If the number generator is truly random, the probability of it choosing a particular number for Adam is 1/10 and for Bethany 1/100, but this is different than stating:
"The probability of Adam guessing the correct outcome is 1/10, whereas it’s 1/100 for Bethany".
Why? Because there might be any number of factors which make it more likely that Adam and Bethany will choose a particular number over others. For example, perhaps Adam heard a particular number repeated on the radio earlier that day, or perhaps Bethany's favourite number is 27. This in turn impacts the odds that they will choose other numbers, although we are often unaware of such biases when arriving at probabilities.
It is important though to realise that we use probabilities most often to make predictions about the future, and that we shouldn't confuse the conclusions we draw about those probabilities with the notion that these probabilities actually exist.

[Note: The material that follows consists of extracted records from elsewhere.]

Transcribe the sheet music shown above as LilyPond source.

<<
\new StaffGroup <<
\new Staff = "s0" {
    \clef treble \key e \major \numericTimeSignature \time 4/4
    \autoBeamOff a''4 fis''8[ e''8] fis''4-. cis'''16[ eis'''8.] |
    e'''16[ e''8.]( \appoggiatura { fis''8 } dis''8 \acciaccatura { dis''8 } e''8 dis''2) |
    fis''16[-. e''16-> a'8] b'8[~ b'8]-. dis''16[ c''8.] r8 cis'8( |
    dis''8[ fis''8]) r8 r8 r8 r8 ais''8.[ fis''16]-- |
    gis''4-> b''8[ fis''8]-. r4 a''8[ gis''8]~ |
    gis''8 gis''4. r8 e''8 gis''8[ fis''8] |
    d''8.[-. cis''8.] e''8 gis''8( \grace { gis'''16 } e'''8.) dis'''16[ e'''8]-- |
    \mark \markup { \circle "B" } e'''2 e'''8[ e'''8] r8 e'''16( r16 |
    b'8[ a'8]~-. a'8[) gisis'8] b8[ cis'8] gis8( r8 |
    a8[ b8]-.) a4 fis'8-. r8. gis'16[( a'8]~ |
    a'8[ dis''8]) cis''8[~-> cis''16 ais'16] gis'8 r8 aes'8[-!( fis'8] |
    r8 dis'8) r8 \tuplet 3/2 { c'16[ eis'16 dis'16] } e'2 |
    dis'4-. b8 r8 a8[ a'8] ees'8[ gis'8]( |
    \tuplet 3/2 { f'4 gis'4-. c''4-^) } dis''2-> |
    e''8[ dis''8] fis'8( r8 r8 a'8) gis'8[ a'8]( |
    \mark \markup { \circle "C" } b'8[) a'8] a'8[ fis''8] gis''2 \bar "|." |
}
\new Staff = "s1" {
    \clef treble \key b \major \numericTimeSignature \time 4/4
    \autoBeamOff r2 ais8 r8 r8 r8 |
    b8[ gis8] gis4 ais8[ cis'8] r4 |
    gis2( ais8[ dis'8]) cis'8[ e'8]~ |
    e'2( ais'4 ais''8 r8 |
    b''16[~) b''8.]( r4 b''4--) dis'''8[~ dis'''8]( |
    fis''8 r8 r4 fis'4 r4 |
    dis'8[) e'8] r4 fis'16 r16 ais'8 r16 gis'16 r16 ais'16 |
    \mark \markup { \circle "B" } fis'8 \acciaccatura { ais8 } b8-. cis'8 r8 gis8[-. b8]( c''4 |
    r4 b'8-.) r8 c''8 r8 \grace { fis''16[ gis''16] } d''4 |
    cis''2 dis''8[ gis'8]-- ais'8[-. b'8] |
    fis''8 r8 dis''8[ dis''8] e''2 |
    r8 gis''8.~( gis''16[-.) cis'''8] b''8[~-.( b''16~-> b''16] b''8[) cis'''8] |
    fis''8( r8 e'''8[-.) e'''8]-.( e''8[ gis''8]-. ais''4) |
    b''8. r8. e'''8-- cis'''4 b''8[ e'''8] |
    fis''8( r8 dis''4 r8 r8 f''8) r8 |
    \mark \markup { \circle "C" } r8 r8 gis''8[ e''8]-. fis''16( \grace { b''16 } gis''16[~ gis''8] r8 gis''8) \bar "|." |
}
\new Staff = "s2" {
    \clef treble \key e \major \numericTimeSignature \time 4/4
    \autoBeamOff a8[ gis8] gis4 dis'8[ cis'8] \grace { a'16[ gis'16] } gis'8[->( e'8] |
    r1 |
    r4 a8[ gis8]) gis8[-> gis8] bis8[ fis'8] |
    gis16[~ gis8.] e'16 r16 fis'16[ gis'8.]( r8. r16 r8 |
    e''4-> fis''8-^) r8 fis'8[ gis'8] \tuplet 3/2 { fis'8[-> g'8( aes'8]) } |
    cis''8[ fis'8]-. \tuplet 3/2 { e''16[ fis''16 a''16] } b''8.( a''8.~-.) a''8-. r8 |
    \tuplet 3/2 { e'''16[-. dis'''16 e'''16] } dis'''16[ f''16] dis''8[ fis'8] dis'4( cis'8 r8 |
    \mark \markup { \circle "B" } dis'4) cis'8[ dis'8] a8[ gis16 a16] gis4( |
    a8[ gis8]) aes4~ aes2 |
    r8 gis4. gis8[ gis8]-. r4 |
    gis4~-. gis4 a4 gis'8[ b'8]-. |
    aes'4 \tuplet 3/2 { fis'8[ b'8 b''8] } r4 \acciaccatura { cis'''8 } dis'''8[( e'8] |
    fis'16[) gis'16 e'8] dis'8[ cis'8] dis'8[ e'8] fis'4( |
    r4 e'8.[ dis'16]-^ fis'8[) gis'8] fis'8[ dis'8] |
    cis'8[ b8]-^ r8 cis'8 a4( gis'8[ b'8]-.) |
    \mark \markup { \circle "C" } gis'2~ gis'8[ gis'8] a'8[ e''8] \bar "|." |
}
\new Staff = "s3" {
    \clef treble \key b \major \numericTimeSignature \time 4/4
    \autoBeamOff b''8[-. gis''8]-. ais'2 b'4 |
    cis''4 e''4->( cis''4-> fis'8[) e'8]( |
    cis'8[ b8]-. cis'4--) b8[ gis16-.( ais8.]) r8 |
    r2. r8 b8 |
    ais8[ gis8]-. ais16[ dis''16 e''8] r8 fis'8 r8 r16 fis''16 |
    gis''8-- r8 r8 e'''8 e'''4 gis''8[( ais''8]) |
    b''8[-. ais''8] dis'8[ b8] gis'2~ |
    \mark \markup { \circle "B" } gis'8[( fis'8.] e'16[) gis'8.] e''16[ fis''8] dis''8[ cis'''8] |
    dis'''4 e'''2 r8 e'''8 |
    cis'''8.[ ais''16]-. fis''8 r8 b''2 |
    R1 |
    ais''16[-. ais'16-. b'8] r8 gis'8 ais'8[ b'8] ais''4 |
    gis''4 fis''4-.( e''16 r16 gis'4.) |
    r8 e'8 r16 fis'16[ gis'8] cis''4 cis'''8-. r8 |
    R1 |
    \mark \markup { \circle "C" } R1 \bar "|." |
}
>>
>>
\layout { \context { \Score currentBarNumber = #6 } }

When an event happens, we have no way of knowing for certain that it could ever have happened otherwise. All we have to go on is a sample size of 1. You might postulate the odds of a 47 year-old, chain-smoking, alcoholic habitual drunk driver dying on any given day to be about 1/18,647,236, but if that person actually dies, there's nothing we know about probabilities that suggests they could have died at any other time. (Some might argue the unpredictability of quantum processes might be an exception to this idea. I don't know enough about quantum mechanics to make a confident statement either way. Someone else might clarify).
As for:
"Something about this seems to create the implication that it’s “harder” for nature to create the first event instead of the second".
A number being chosen at random (if a random number machine is truly possible), upon being 'asked' to do so is inevitable (barring malfunction/interference). The 1/100 generator may have to do more 'work' at some level in order to select a number (if, for example, it works via a digital 'shuffling' of the numbers prior to selection), but I don't think this is what you're referring to. The 'event' would still, as far as we can determine, have been inevitable; perhaps a part of a causal chain of prior events. From this perspective, comparing the probabilities of events that have occurred might be deemed either easy (if you assert that all events have a probability of 1), or impossible (if we admit we can't know if randomness truly played a part).